In steroid-resistant asthma, inflammatory factors lead to an excess of transcription factors that antagonize steroid signaling via the competition with glucocorticoid receptor (GR)-associated co-activators. We here showed that competition between interferon regulatory factor-1 and GR for GR interacting protein-1 is a novel molecular mechanism promoting steroid dysfunction in inflammatory diseases.
Glucocorticoids (GCs) remain the cornerstone treatment for chronic inflammatory diseases such as asthma (1
). Five to ten percent of patients with asthma, however, develop steroid insensitivity. Therefore, an unmet need requires the exploration of alternative therapeutic targets to be used in conjunction with or separately from GCs (2
). A strong correlation between steroid insensitivity and inflammatory diseases, such as asthma, nasal polyps, and inflammatory bowel disease (3
), prompted investigators to examine whether inflammatory mediators modulate the cellular responses to steroids. Using peripheral blood mononuclear cells (PBMCs), investigators showed that GC effects were dramatically reduced in the presence of cytokines. Kam and colleagues were the first to show that IL-2 and IL-4 reduced the inhibitory effect of methylprednisolone on mitogen-induced T cell proliferation (6
). Other cytokines such as IL-1β, IL-6, IFN-γ, IL-2, IL-7, IL-13, IL-15, or IL-8 also attenuate dexamethasone effects in PBMCs (7
), proliferating T cells, monocytes, and neutrophils. Thus, cytokines may promote the development of steroid insensitivity seen in patients with asthma by reducing cell/tissue sensitivity to GCs.

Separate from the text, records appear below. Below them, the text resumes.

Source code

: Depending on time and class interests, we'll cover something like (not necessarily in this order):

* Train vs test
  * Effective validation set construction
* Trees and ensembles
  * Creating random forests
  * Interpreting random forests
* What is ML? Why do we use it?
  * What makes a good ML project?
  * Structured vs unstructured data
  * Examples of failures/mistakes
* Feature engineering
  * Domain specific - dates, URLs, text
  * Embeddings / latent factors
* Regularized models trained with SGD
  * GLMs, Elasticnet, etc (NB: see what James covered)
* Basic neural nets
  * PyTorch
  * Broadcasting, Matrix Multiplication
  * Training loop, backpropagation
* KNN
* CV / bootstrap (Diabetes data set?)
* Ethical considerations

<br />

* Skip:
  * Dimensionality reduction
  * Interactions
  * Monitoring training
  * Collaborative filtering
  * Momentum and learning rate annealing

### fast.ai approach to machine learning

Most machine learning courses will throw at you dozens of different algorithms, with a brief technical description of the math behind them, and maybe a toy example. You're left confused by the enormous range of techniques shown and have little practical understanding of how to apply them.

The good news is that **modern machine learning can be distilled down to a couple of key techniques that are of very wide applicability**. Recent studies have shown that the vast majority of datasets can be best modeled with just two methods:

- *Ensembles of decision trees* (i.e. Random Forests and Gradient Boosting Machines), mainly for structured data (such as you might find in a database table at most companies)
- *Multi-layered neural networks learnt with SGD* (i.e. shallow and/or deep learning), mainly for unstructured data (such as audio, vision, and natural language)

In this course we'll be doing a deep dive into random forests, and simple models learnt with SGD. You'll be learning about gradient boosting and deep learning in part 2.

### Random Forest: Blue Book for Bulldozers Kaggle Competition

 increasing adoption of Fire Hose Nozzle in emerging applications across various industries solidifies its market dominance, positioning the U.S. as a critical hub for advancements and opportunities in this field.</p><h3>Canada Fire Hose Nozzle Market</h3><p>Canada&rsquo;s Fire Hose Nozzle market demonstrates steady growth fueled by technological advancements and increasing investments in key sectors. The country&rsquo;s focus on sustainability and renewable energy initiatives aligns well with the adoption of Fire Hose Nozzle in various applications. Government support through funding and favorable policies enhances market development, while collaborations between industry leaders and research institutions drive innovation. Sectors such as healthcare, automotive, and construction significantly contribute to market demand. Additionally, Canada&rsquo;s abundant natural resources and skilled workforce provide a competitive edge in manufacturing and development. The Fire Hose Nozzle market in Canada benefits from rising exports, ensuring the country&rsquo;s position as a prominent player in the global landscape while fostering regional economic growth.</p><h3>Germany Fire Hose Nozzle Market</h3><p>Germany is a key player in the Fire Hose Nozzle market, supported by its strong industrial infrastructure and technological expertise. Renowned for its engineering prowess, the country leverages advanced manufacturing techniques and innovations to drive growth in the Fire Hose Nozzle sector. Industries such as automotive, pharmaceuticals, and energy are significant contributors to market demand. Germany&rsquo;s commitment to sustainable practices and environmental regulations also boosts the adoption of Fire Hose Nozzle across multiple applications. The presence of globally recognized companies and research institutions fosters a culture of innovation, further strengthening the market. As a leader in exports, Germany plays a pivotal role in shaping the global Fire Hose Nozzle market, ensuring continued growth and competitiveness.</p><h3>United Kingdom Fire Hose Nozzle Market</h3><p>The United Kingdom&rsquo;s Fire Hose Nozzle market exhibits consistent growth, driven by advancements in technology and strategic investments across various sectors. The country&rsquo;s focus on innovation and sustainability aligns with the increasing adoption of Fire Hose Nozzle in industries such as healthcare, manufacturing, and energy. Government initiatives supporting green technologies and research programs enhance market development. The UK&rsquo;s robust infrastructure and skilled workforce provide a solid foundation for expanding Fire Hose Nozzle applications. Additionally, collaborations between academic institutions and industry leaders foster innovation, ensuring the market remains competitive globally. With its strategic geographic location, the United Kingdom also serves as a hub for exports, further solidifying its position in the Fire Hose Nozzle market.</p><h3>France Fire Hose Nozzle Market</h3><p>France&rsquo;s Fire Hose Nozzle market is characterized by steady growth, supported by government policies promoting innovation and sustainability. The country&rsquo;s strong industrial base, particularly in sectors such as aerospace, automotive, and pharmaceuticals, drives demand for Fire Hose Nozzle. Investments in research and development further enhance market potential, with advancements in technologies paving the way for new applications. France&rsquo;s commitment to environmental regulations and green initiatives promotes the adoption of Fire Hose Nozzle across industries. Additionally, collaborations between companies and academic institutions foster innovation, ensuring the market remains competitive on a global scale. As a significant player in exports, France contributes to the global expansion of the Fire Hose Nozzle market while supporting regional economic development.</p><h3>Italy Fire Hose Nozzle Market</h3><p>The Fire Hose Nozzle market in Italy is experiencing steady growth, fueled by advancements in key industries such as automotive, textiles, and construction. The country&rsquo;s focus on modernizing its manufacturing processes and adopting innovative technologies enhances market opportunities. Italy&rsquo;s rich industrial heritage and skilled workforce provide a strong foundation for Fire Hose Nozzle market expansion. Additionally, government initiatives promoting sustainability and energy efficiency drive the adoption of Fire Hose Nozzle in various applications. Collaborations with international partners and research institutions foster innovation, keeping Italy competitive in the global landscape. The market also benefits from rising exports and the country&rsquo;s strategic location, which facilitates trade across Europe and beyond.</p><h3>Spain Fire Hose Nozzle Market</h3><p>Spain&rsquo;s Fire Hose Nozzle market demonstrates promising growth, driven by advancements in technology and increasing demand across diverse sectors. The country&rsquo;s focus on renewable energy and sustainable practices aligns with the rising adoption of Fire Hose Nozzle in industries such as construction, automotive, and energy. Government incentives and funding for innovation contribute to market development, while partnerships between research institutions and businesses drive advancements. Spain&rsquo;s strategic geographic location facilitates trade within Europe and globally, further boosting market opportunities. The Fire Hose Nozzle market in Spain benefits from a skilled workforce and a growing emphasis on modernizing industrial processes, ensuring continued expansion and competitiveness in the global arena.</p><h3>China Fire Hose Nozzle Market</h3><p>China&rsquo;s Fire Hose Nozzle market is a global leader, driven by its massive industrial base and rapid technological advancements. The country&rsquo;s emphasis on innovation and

Despite considerable efforts in immune cells, the alteration of steroid responsiveness in structural cell types of the target tissues remains poorly defined. We have been studying the modulation of steroid responsiveness in airway smooth muscle (ASM), which is increasingly recognized as an important player in the pathogenesis of asthma by driving airway inflammation (11
) and may therefore be a target for inhaled GCs (12
). Accordingly, we and others showed that GCs were effective in abrogating the expression of a number of proinflammatory cytokines, chemokines, and adhesion molecules in ASM cells when exposed to a “single” proinflammatory stimulus (13
). Yet, we recently found that steroid insensitivity can develop in ASM exposed to a “mixture” of proasthmatic cytokines. Treatment of ASM cells with the specific combination of IFNs with TNF-α impairs the ability of GCs to inhibit the expression of calcium regulatory protein CD38, the chemokines RANTES and fractalkine, and cell surface proteins such as intercellular adhesion molecule-1 and Toll-like receptor-2 (8
The mechanisms underlying cytokine-induced steroid insensitivity in ASM cells have not been completely defined, but we recently showed that a “short-term” treatment of ASM cells with IFNs and TNF-α partially inhibits steroid transactivation through the accumulation of interferon regulatory factor (IRF)-1 (14
), an early response gene involved in diverse transcriptional regulatory processes (15
). Interestingly, polymorphism in IRF-1 has been associated with childhood atopic asthma (16
). Because expression of IRF-1 is increased after viral infections (17
) and because IRF-1 suppresses steroid effectiveness in ASM cells (14
), we proposed that IRF-1 may mediate the reduced steroid responsiveness seen in patients with asthma experiencing viral infections (18
The precise transcriptional mechanism by which IRF-1 interferes with GC signaling remains to be determined. Most anti-inflammatory effects of steroids are conferred by the GC receptor (GR), a ligand-dependent transcriptional regulator that suppresses the expression of inflammatory genes (3
). Steroid receptor coactivator (SRC)/p160 family members (SRC1, SRC2/transcriptional intermediary factor 2 [TIF2]/GR interacting protein-1 [GRIP-1], and SRC3/receptor-associated co-activator 3 [RAC3]/p300/CREB binding protein [CBP]-co-integrator protein [pCIP]/amplifie in breast 1 [AIB1]) serve as co-activators for all nuclear receptors including GR. As such, this family of proteins interacts with ligand-bound GR to recruit histone acetyltransferases (CBP/p300) and coactivator-associated arginine methyltransferase 1 (CARM1) that unpack the condensed chromatin, thereby facilitating the access of transcription factors to target genes. Unlike other p160 s, GRIP-1 also possesses a unique GR co-repressor activity facilitating GC-mediated repression of activator protein (AP)-1 and NF-κB activities (19
). Although originally identified as a nuclear receptor co-factor, GRIP-1 was later shown to engage in physical and functional interactions with an IRF family member (IRF-3) and serves as an IRF-3 co-activator in macrophages (21
). However, the role of GRIP-1 in ASM cells has not been assessed. Here we characterized whether GRIP-1 is a component of the IRF-1 transcriptional regulatory complexes and whether such interactions affect the response of ASM cells to GCs.